Atualmente, a lista dos principais produtos que o Brasil exporta para a China é formada por soja, minério de ferro, petróleo e derivados, fumo, madeira e laminados de ferro. Já a dos principais produtos que a China exporta para o Brasil é liderada por componentes de aparelhos transmissores e receptores, dispositivos de cristal líquido, carvão mineral, telefones celulares, componentes eletroeletrônicos e tecidos sintéticos.
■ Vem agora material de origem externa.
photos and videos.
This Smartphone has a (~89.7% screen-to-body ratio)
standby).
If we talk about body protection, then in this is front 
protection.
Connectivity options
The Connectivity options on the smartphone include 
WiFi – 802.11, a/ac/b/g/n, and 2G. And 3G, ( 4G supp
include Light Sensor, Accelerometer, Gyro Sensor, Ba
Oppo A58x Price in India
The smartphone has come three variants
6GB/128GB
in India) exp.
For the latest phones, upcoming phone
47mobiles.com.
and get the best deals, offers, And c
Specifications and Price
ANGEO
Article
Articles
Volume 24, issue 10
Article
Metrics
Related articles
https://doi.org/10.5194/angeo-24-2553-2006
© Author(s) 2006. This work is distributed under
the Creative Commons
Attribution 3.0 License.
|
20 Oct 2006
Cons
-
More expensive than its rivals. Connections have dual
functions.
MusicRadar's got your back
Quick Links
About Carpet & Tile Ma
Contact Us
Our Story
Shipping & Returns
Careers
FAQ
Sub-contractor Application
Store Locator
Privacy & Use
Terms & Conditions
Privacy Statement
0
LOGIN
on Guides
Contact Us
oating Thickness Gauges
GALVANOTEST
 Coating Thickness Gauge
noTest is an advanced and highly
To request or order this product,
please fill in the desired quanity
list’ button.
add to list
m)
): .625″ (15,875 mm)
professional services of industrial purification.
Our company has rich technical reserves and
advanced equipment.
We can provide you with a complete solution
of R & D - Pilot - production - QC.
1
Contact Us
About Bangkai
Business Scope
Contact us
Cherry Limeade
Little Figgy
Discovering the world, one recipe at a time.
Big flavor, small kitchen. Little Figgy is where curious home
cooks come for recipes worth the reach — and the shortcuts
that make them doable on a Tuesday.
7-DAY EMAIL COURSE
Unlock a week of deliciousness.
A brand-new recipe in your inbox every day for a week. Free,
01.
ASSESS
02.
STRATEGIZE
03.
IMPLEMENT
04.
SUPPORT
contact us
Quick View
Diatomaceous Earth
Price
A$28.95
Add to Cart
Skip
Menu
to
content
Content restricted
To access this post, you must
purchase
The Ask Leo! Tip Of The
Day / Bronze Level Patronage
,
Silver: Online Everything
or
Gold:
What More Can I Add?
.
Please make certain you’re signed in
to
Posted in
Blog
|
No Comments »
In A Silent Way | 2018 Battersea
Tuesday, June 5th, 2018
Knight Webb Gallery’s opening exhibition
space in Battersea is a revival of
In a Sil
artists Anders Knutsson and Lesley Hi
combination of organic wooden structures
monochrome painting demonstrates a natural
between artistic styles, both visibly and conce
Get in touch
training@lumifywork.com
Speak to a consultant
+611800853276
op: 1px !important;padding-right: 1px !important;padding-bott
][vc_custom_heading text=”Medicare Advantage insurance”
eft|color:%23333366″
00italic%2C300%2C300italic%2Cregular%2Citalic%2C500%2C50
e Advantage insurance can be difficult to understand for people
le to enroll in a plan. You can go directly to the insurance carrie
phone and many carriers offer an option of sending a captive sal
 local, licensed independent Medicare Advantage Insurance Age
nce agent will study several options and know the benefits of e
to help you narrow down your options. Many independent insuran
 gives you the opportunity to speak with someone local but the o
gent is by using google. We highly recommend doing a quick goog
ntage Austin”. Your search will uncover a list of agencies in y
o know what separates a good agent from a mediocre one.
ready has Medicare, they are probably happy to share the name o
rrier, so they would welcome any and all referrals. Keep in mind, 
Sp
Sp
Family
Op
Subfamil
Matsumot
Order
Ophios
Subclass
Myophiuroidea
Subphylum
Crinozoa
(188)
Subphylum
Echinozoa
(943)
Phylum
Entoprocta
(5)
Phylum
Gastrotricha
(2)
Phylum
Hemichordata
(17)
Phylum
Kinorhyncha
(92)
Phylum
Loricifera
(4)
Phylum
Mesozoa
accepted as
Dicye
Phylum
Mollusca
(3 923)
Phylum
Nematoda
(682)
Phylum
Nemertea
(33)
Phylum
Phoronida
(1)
Por essa lista se vê que a China não é mais a exportadora de produtos baratos. Ela vende produtos de alto conteúdo tecnológico e cujo comércio é o que mais se expande no mundo. Isso é fruto da política adotada pelo governo chinês de atrair as grandes empresas transnacionais, para transformar o país num grande exportador, sobretudo de produtos de alta tecnologia, das áreas de telecomunicações e eletroeletrônica de consumo.

O Brasil pode recorrer às salvaguardas para conter determinadas importações originárias da China, e em certos casos deve fazê-lo. Mas o que a evolução do comércio exterior chinês mostra é que, com ou sem salvaguardas, o país continua e continuará a avançar com vigor no mercado mundial.